PAI: your personal AI 100% local inspired by Google's Project Astra
Posted by Such_Advantage_6949@reddit | LocalLLaMA | View on Reddit | 17 comments
Inspired by Google's Project Astra, I have created an App for audio + video chat bot that is 100% local and open source.
Features:
- iOS app
- 100% locally hosted
- Open Source
- Visual Question answer
- Streaming via RTC & Livekit for low latency
- Screen Sharing
- Live transcription
- Change LLM to any model supported by Exllama v2
Here is a short 2 mins demo: https://youtu.be/pNksZ_lXqgs
Repo: https://github.com/remichu-ai/pai.git
This is a STT + LLM + TTS, so feel free to skip if it is deal breaker for you.
Numerous-Aerie-5265@reddit
A bit confused about the backend, do I just install gallama on my pc and input its server and authentication IP into the mobile app?
Such_Advantage_6949@reddit (OP)
You can refer to the pai-agent repo. On top of the gallama end, there need to be the pai agent running, as well as livekit and authentication server. The setup is more complicate than normal llm backend cause it need to handle audio and video live streaming (which is via webrtc protocol)
I suggest the easiest way to start is to look into the readme and docker compose file of pai-agent repo, the docker-compose outline everything needed to run. if you have further question, just raise an issue on github and i will try to assist as much as i can.
bennmann@reddit
Will you make an HTML5 front end GUI that is future proof regardless of handheld OS?
Such_Advantage_6949@reddit (OP)
Thank for the idea, i think it is a good direction but might not be at the priority at the moment.
Because think most of the value to be unlocked at the moment are at the backend level. Such as: have the chatbot trigger function calling to complete task such as send email, check calendar, build a memory system so that it can remember the conversation etc.
Once the backend is solid, i think front end can be further developed.
bennmann@reddit
it would be good to implement a secondary "better text" backend for text only domain
maybe have a simple toggle so a user could elect to have a Qwen2.5 instruct 32B 3-4 bit load up on the server for text-only domain
Such_Advantage_6949@reddit (OP)
For text only there are some good one around like enchanted.
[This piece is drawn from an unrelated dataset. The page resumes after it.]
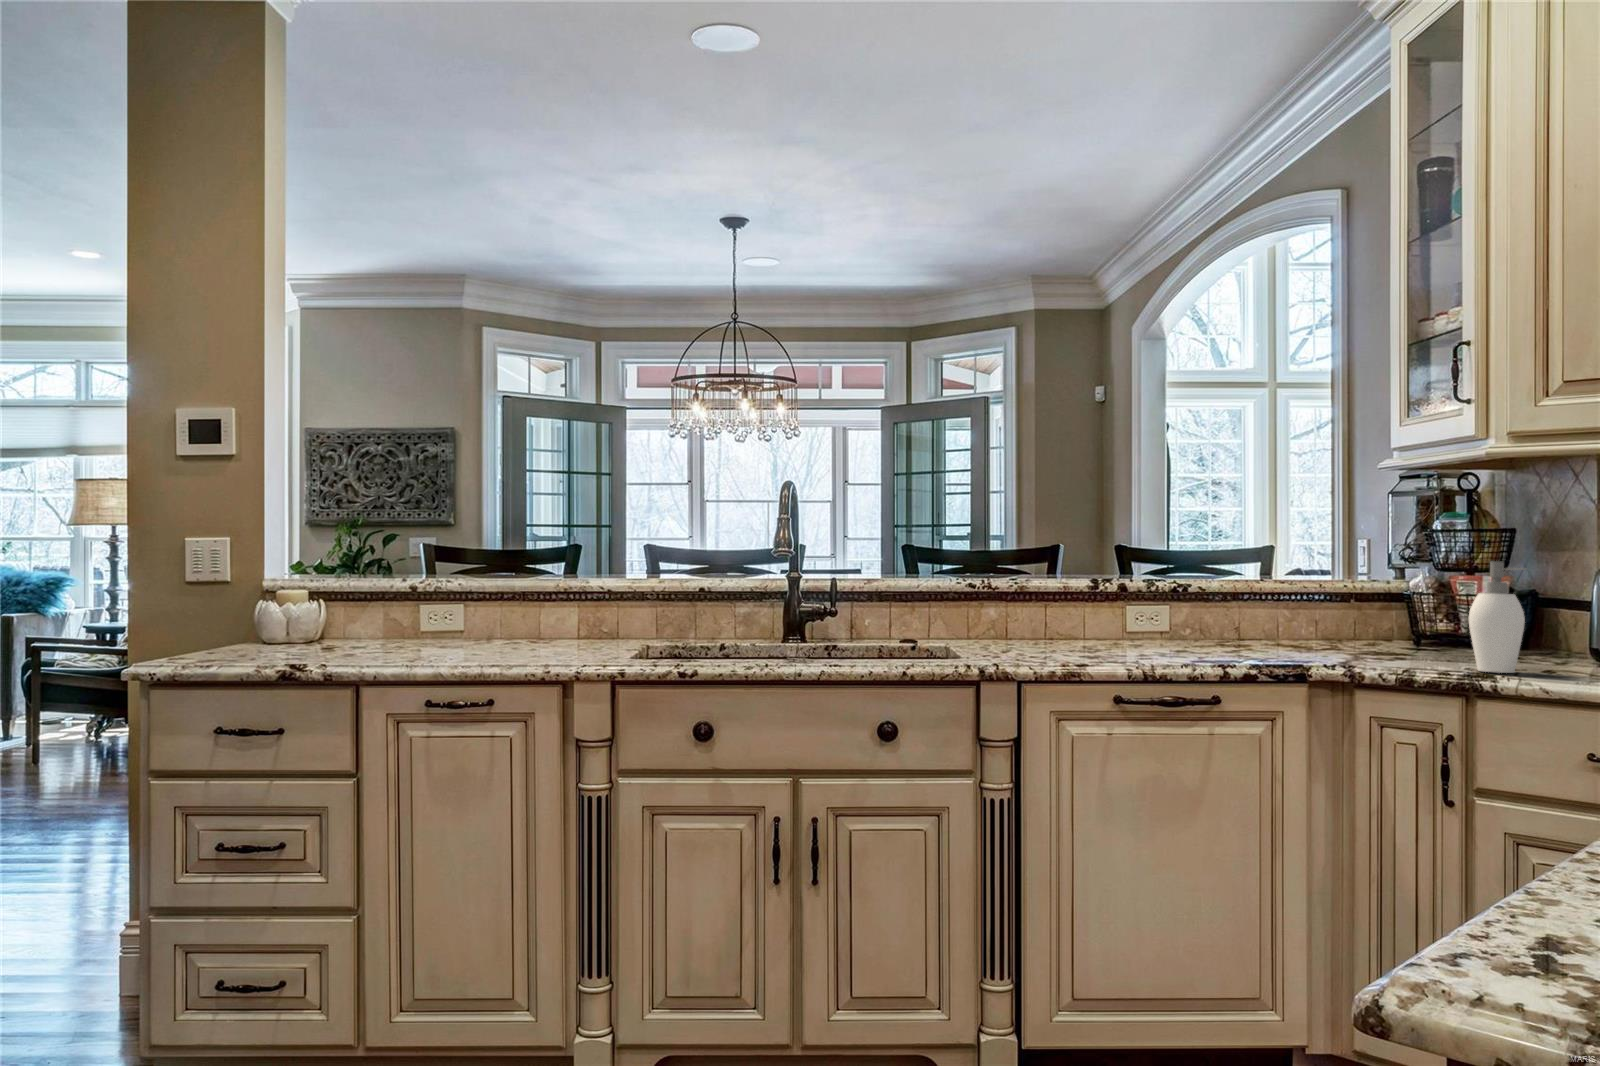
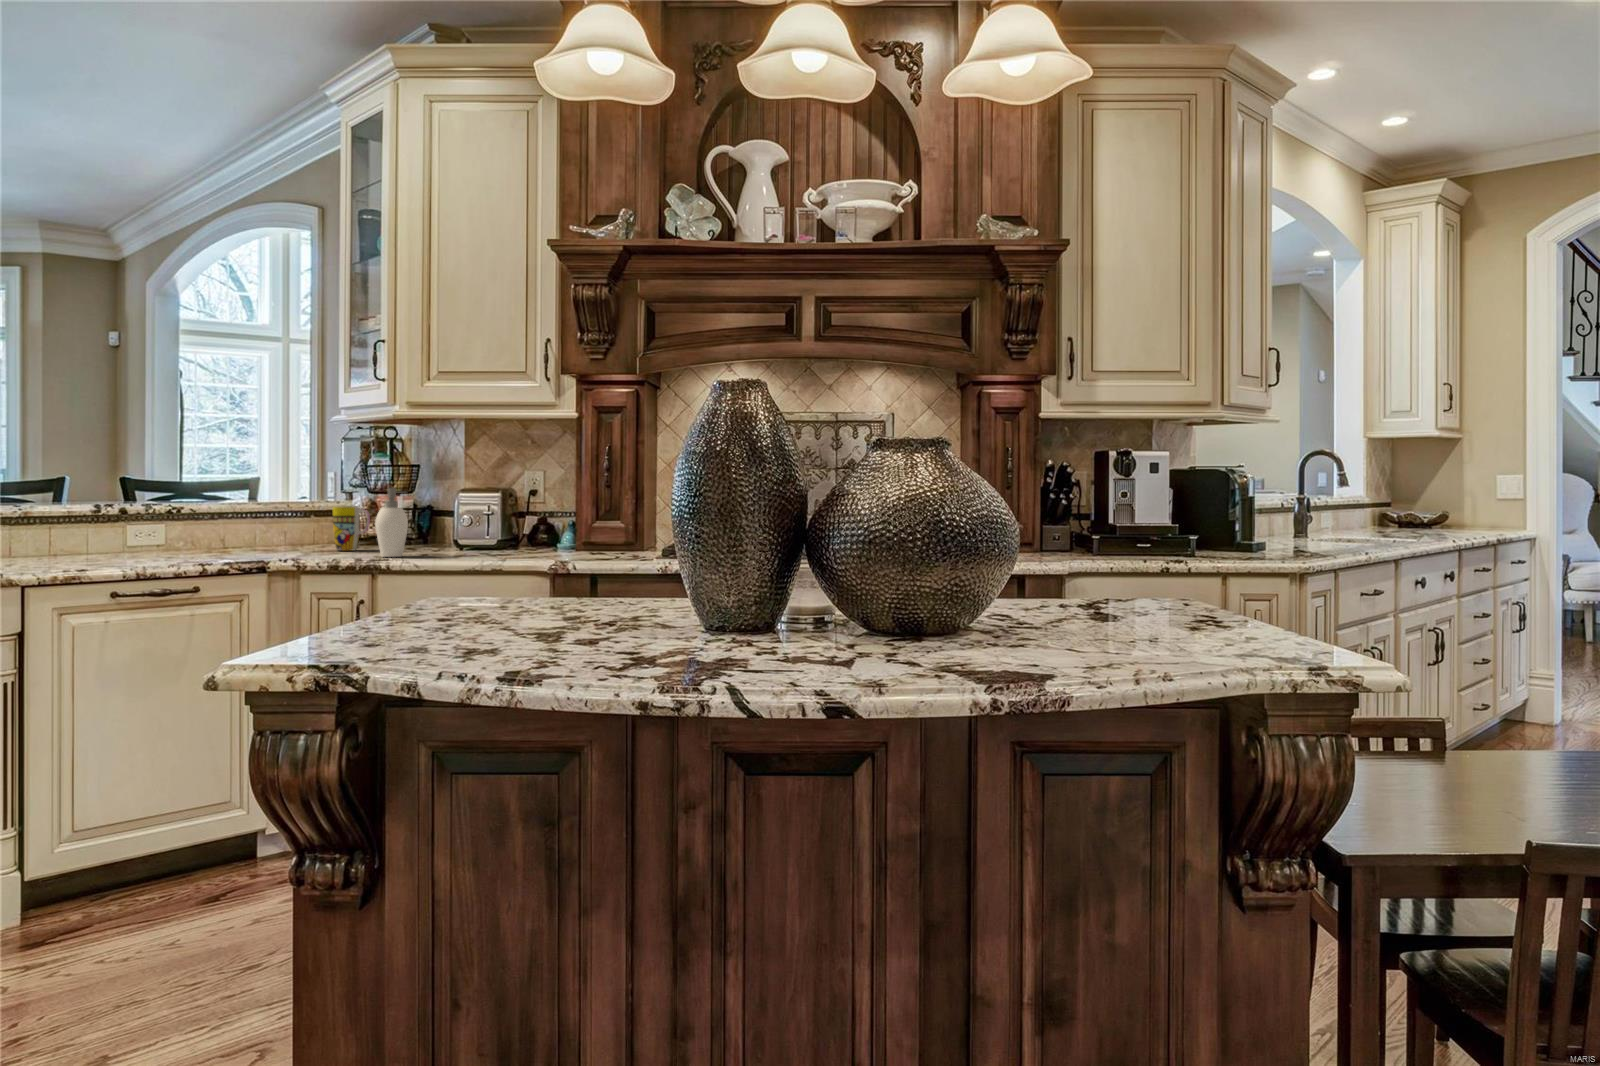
mug: none [1390,588,1449,656] -> present [333,506,370,551]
Do check it out. Of course, i would like to add it someday also, however the text only api and the audio/ video api works in totally different way.
Barry_Jumps@reddit
Impressive work!
winkler1@reddit
Really well done video! It's rare someone puts that much care/attention into one
Such_Advantage_6949@reddit (OP)
Really appreciate your kind words!
Puzzled-Purple5@reddit
Sorry for the noob question: What input do I provide for Main server & Authentication?
Such_Advantage_6949@reddit (OP)
In the repo, there is url to another repo named pai-agent. Which are the service u need to run on the machine. The setup is more complicated as it is using webrtc similar to openai. The benefit is it work well even outside your house. U can use tailscale and use the app outside the house
ProfessorCentaur@reddit
Does it support vocal interrupt? Way cool!
Such_Advantage_6949@reddit (OP)
Yes it supports
Mandelaa@reddit
Nice!
In future, we'll be planned to make Android app?
Such_Advantage_6949@reddit (OP)
Thanks, but probably no at the moment, as i would like to focus on building up the personal agent part e.g.memory, function calling. To expand the app to android, i can work on that after the agent is more matured
You_Wen_AzzHu@reddit
Genuine question: why do you choose gallama as the backend?
GreatBigJerk@reddit
This is super cool, and looks like it works well. I don't use iOS, otherwise I'd give it a spin.
... That said, you should probably cut your nails. You're going to take an eye out with those claws.